En ik heb met eigen ogen de Koning van de machten gezien!
Maar een van de Serafs vloog op mij toe met een gloeiende kool, die hij met een tang van het altaar had genomen. Hij raakte er mijn mond mee aan en sprak:
Zie, nu zij uw lippen heeft aangeraakt,is uw zonde verdwenen, en uw schuld bedekt.” Jes 6,4-7
Gods Heiligheid openbaart onze zondigheid!
Jesaja is zich nu diep ervan bewust hoe on-heilig hijzelf is: hij beschouwt zichzelf onwaardig, onrein.

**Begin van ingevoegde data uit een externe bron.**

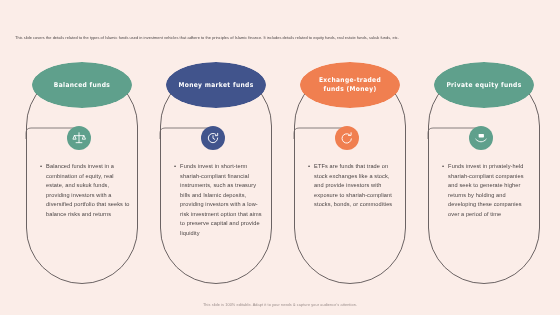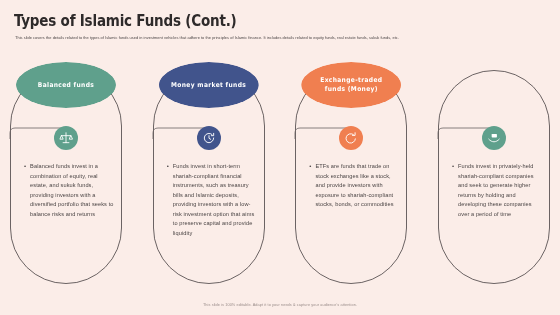--- a/index.html
+++ b/index.html
@@ -179,7 +179,6 @@
 
 <div class="slide">
 
-  <div class="page-title">Types of Islamic Funds (Cont.)</div>
   <div class="page-subtitle">This slide covers the details related to the types of Islamic funds used in investment vehicles that adhere to the principles of Islamic finance. It includes details related to equity funds, real estate funds, sukuk funds, etc.</div>
 
   <div class="cards">

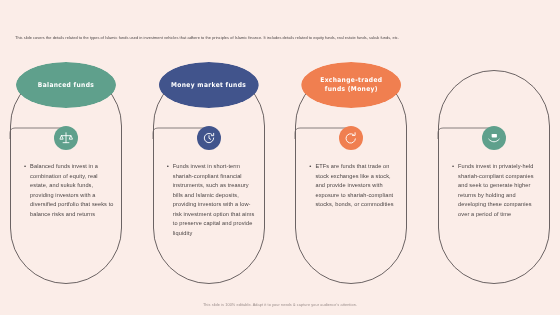--- a/index.html
+++ b/index.html
@@ -54,7 +54,7 @@
     height: 228px;
     display: flex;
     justify-content: space-between;
-    padding: 0 10px;
+    padding: 0 26px;
     gap: 28px;
   }
 

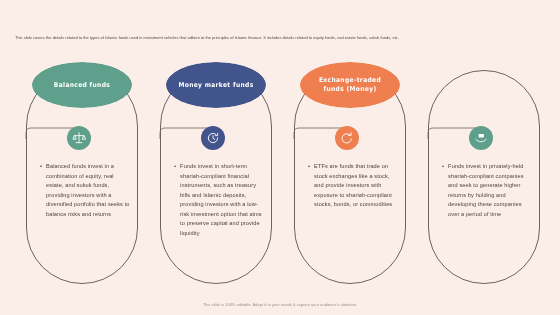--- a/index.html
+++ b/index.html
@@ -263,6 +263,10 @@
           <path d="M2 17 L2 11 Q2 6 7 6 L56 6" fill="none" stroke="#6B6363" stroke-width="0.8"></path>
         </svg>
       </div>
+      <div class="card-badge">
+        <div class="card-badge-inner" style="background:#5FA08C"></div>
+        <span class="card-badge-label">Private equity funds</span>
+      </div>
       <div class="card-icon" style="background:#5FA08C">
         <svg width="14" height="14" viewBox="0 0 24 24" fill="none" stroke="#FFFFFF" stroke-width="1.5" stroke-linecap="round" stroke-linejoin="round">
           <rect x="8" y="5" width="9" height="6" rx="1" fill="#FFFFFF" stroke="none"></rect>

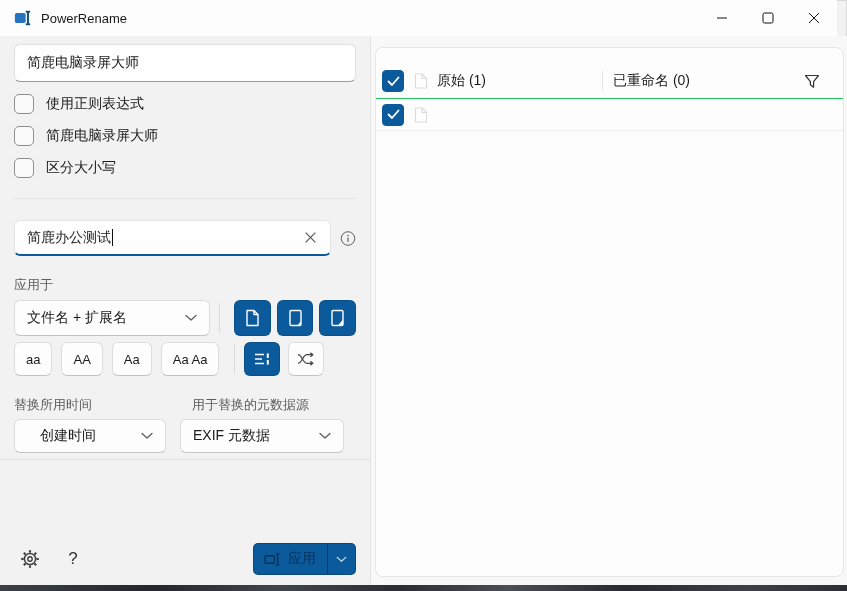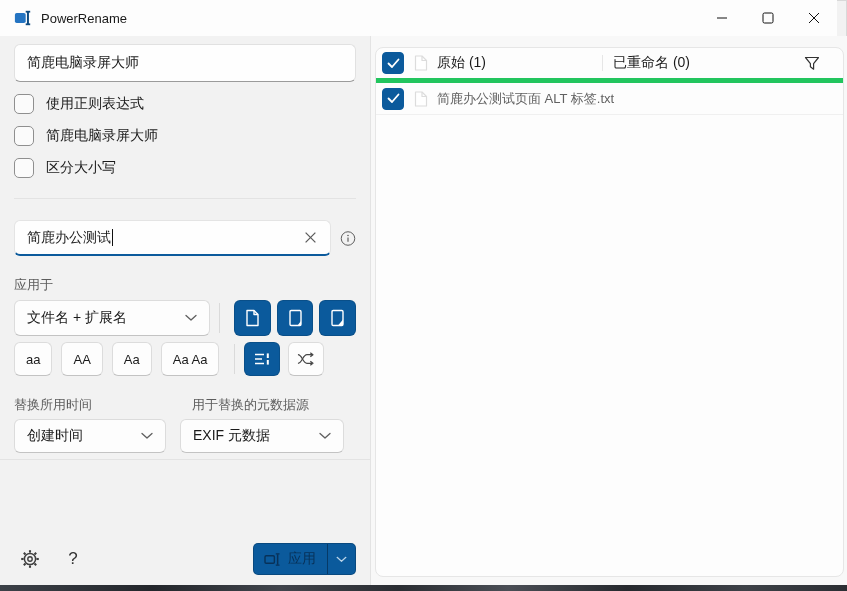--- a/index.html
+++ b/index.html
@@ -100,8 +100,8 @@
     background:#fdfdfd; border:1px solid #e6e6e6; border-radius:8px; overflow:hidden;
   }
   .list-header{
-    position:relative; height:35px; border-bottom:5px solid #22c55e;
-    display:flex; align-items:center; padding-left:6px;
+    position:relative; height:35px; border-bottom:1px solid #22c55e;
+    display:flex; align-items:center; padding-left:6px;margin-top:16px;
   }
   .list-row{
     position:relative; height:32px; border-bottom:1px solid #f0f0f0;

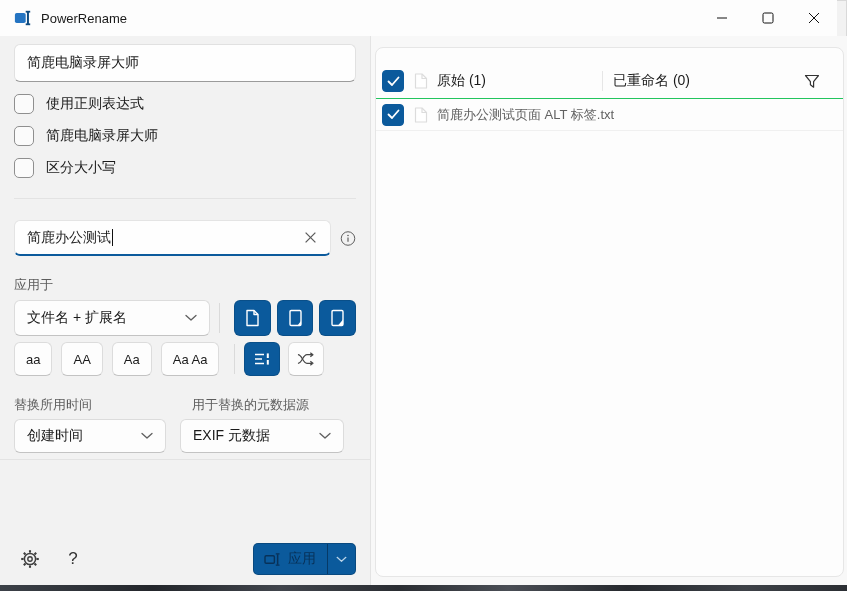--- a/index.html
+++ b/index.html
@@ -366,7 +366,6 @@
               <path d="M8 1 v4.5 h4.5" fill="none" stroke="#dcdcdc" stroke-width="1.2" stroke-linejoin="round"></path>
             </svg>
           </span>
-          <span class="file-name">简鹿办公测试页面 ALT 标签.txt</span>
         </div>
 
       </div>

Ja, hij spreekt van “onreine lippen”. Hoe moet je dat begrijpen?
De profeet realiseert zich dat hij niet beantwoord aan zijn opdracht om God te prijzen, te danken, te aanbidden, zoals de H. Serafijnen dit doen! Ook de mens, en niet alleen de profeet, lijkt blind te zijn voor de aanwezigheid van de Heer, die zo dicht bij hem is. Hoeveel zondigen wij door onze woorden!
En zelfs als we bidden: is het niet vaak een lippendienst terwijl ons hart mijlenver weg is?! Zoals de Heer zegt door de profeet Jesaja: “Dit volk eert mij met de lippen maar hun hart is ver van Mij!”
De Engel is een middelaar tussen God en de mensen. Hij neemt een gloeiende kool van het altaar: dit is door de kerkvaders uitgelegd als een symbool van Christus Zelf, want Hij was geheel vervuld van het vuur van de H. Geest.
Een gloeiende kool r e i n i g t door het vuur en v e r l i c h t. Beide uitwerkingen zijn in Jezus te zien, die van Zichzelf zei: Vuur ben Ik op aarde komen brengen, en hoe verlang Ik dat het reeds oplaait!